Right, the condition 'UDT agents can credibly distinguish themselves' sounds like a property of UDT agents but is actually a joint property of UDT agents and blackmailers.

That said, prosecutors ultimately follow that script because it works. I say 'ultimately' because it might be mediated by effects like 'they follow the script because they are rewarded for following it, and their bosses reward them for following it because it works'. The justice system is far from a rational agent, but it's also not an unincentivisable rock.

That said, prosecutors ultimately follow that script because it works

Yes, but note that here we are treating "works" as a binary variable and the presence of a minority of UDT agents in the target population is not going to switch "works" from true to false. In order for the prosecutors to care about signals, either a majority of the target population needs to credibly signal, or the throw_book() branch needs to have noticeable costs for prosecutors associated with it.

or the throw_book() branch needs to have noticeable costs for prosecutors associated with it.

It does, otherwise they would simply do it to all suspects.

otherwise they would simply do it to all suspects.

What makes you think they don't?

Courts are generally heavily booked, trials take forever, it's a perennial news issue that courts are underfunded (this seems to be a major factor behind the incredibly nasty and abusive rise in 'offender-funded' court systems & treating traffic violations & civil asset seizures as normal funding sources to be maximized) and I've seen estimates that as much as 90%+ of all cases resolve as plea bargains. There's no way the court system could handle a sudden 10-20x increase in workload, which is what would happen if prosecutors stopped settling for somewhat reasonable plea bargains and tried to throw the book at suspects who would then have little choice but to take it to trial.

(I recall reading about an attempt to organize defendants in one US court district to agree to not plea bargain, overloading the system so badly that most of the cases would have to be dropped; but I don't recall what happened and can't seem to refind it. I'm guessing it didn't work out, given that this is almost literally the prisoner's dilemma.)

Oh, sorry, I think I was unclear or probably even confusing. I didn't mean prosecutors actually just ship off all suspects to the courts with a long list of charges. I meant that they threaten everyone.

Obviously, a plea bargain makes things much easier for prosecutors so their usual goal is to obtain one. However if the accused is sufficiently stubborn, their choice is (a) to assemble a case and prosecute for a few charges; or (b) to assemble a case and prosecute for many charges. I don't think there is a major cost-to-prosecutors difference between (a) and (b) so they go for (b).

I didn't mean prosecutors actually just ship off all suspects to the courts with a long list of charges. I meant that they threaten everyone.

In that case, the argument you made here makes no sense.

Why is that?

You mean because prosecutors' incentives are mediated by the justice system, and the justice system has friction such that it won't react to a small change? Makes sense.

The extent to which this is actually true is a complicated factual question about the US justice system.
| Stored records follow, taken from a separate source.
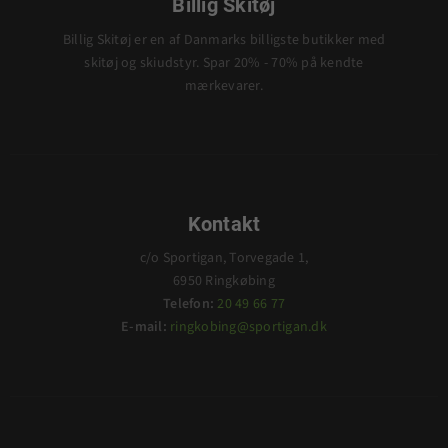
Billig Skitøj
Billig Skitøj er en af Danmarks billigste butikker med
skitøj og skiudstyr. Spar 20% - 70% på kendte
mærkevarer.
Kontakt
c/o Sportigan, Torvegade 1,
6950 Ringkøbing
Telefon:
20 49 66 77
E-mail:
ringkobing@sportigan.dk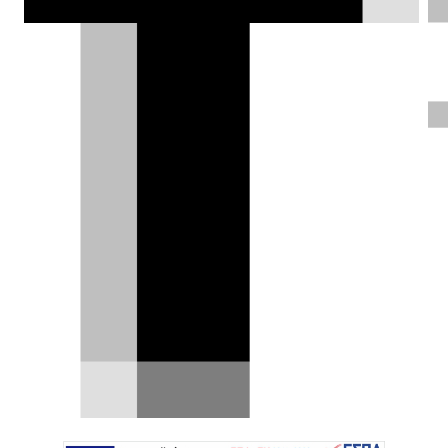
DRIVE Team |
01.04.2020
Μπορεί ο κορονοϊός να πλήττει την
παγκόσμια αυτοκινητοβιομηχανία,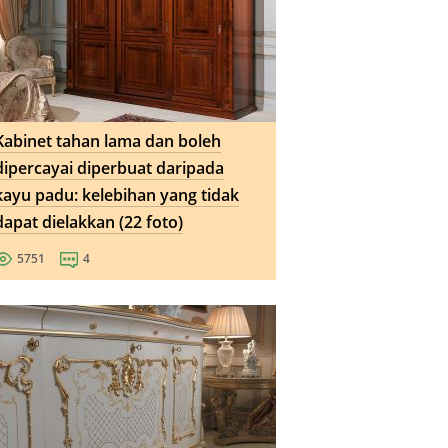
Kabinet tahan lama dan boleh
dipercayai diperbuat daripada
kayu padu: kelebihan yang tidak
dapat dielakkan (22 foto)
5751
4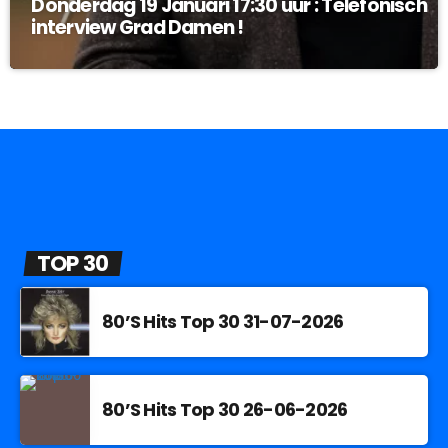
Donderdag 19 Januari 17:30 uur : Telefonisch
interview Grad Damen !
TOP 30
80’S Hits Top 30 31-07-2026
80’S Hits Top 30 26-06-2026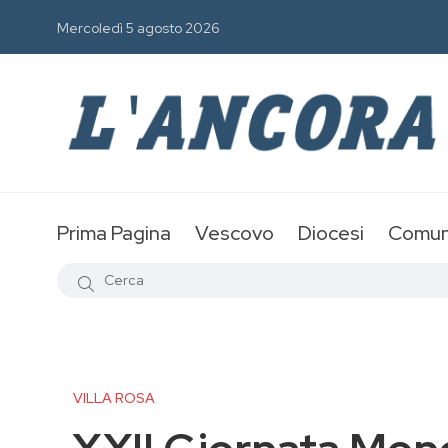
Mercoledì 5 agosto 2026
Prima Pagina
Vescovo
Diocesi
Comun
VILLA ROSA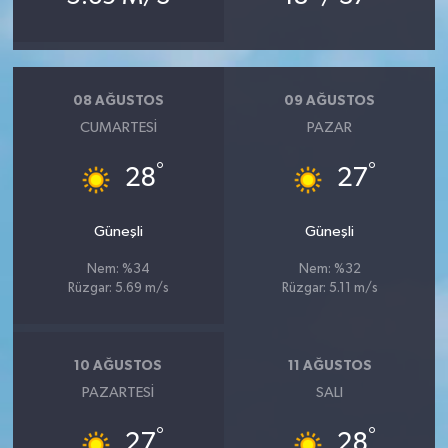
08 AĞUSTOS
09 AĞUSTOS
CUMARTESI
PAZAR
°
°
28
27
Güneşli
Güneşli
Nem: %34
Nem: %32
Rüzgar: 5.69 m/s
Rüzgar: 5.11 m/s
10 AĞUSTOS
11 AĞUSTOS
PAZARTESI
SALI
°
°
27
28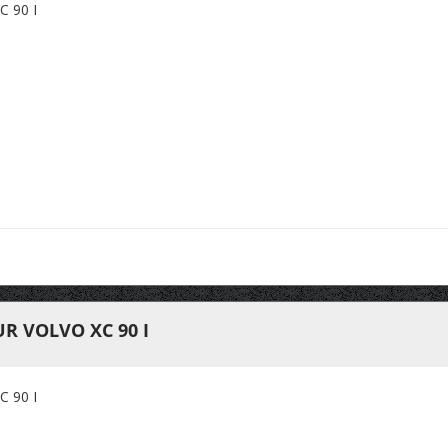
 90 I
R VOLVO XC 90 I
 90 I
Agreed. But still less so than before.

I was thinking about this question in regards to whether CDT agents might have a simply bayesian reason to mimic UDT agents, not only in any pre-decision signaling, but also in the actual decision. And I realized an important feature of these problems is that the game ends precisely when the agent submits a decision, which highlights the feature of UDT that distinguishes its cooperation from simple bayesian reasoning: A distinction that becomes important when you start adding qualifiers that include unknowns about other agents' source codes. The game may have as many confounders and additional decision steps before the final step, but UDT is exclusively the feature that allows cooperation on that final step.

A UDT+ agent would clearly communicate her resistance to blackmail and cause the blackmailer to pick an easier target.

In the case above - no. Without definite ways of distinguishing UDT+ agents from other agents, they would still get blackmailed, lest other agents try and pretend to be UDT+ agents.